Prove that $\Sigma_{k = 0}^\infty e^{-kx}$ converges uniformly on any closed subinterval of $(0,\infty)$
attempt: by the Weierstrass M-Test if $I$ is a nonempty subset of $ R$ and let $f_k: I → R$ for all natural $k$. Suppose that $M_k \geq 0$ satisfies $\Sigma_{k = 0}^\infty M_k< \infty$. If $|f_k(x)| \leq M_k$ for natural $k$, and $x \in I$, then $\Sigma_{k = 0}^\infty f_k$ converges a absolutely and uniformly on I.

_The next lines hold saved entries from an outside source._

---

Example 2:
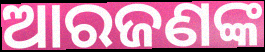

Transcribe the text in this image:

ଆରଜଣଙ୍କ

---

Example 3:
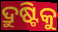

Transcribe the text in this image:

ଦ୍ରୁଷ୍ଟିକୁ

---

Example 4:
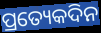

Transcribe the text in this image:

ପ୍ରତ୍ୟେକଦିନ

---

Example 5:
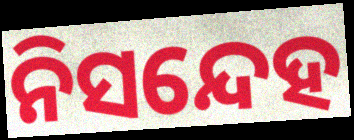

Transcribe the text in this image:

ନିସନ୍ଦେହ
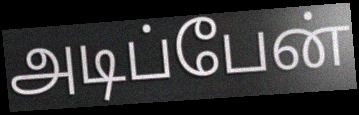
அடிப்பேன்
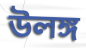
উলঙ্গ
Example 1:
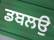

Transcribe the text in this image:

ਡਬਲਉ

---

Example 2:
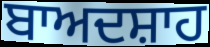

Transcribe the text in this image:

ਬਾਅਦਸ਼ਾਹ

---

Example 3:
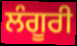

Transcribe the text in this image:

ਲੰਗੂਰੀ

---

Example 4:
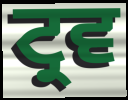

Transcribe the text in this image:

ਟ੍ਰਵ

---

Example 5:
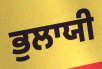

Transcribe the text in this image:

Then let $[a,b]$ be a subinterval of $(0,\infty)$, and let $f_k = e^{-kx} = (\frac{1}{e^k})^x$. can anyone please help me choose $M_k$? I don't know how to continue. Thank you in advance.

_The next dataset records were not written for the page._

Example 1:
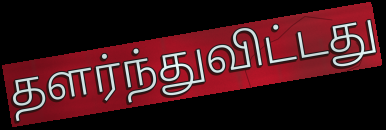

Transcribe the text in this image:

தளர்ந்துவிட்டது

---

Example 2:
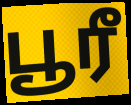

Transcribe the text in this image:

பூரீ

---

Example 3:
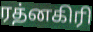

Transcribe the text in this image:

ரத்னகிரி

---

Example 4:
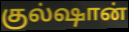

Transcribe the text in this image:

குல்ஷான்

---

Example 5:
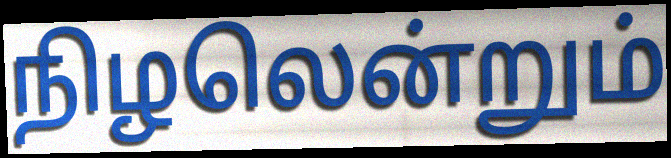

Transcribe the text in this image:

Let $[a,b]$ be a closed subinterval of $(0,\infty)$. Then on $[a,b]$, $|e^{-kx}| = e^{-kx} \le e^{-ka}$. Since $\sum_{k = 1}^\infty e^{-ka}$ converges, the Weierstrass $M$-test ensures $\sum_{k = 0}^\infty e^{-kx}$ converges uniformly on $[a,b]$.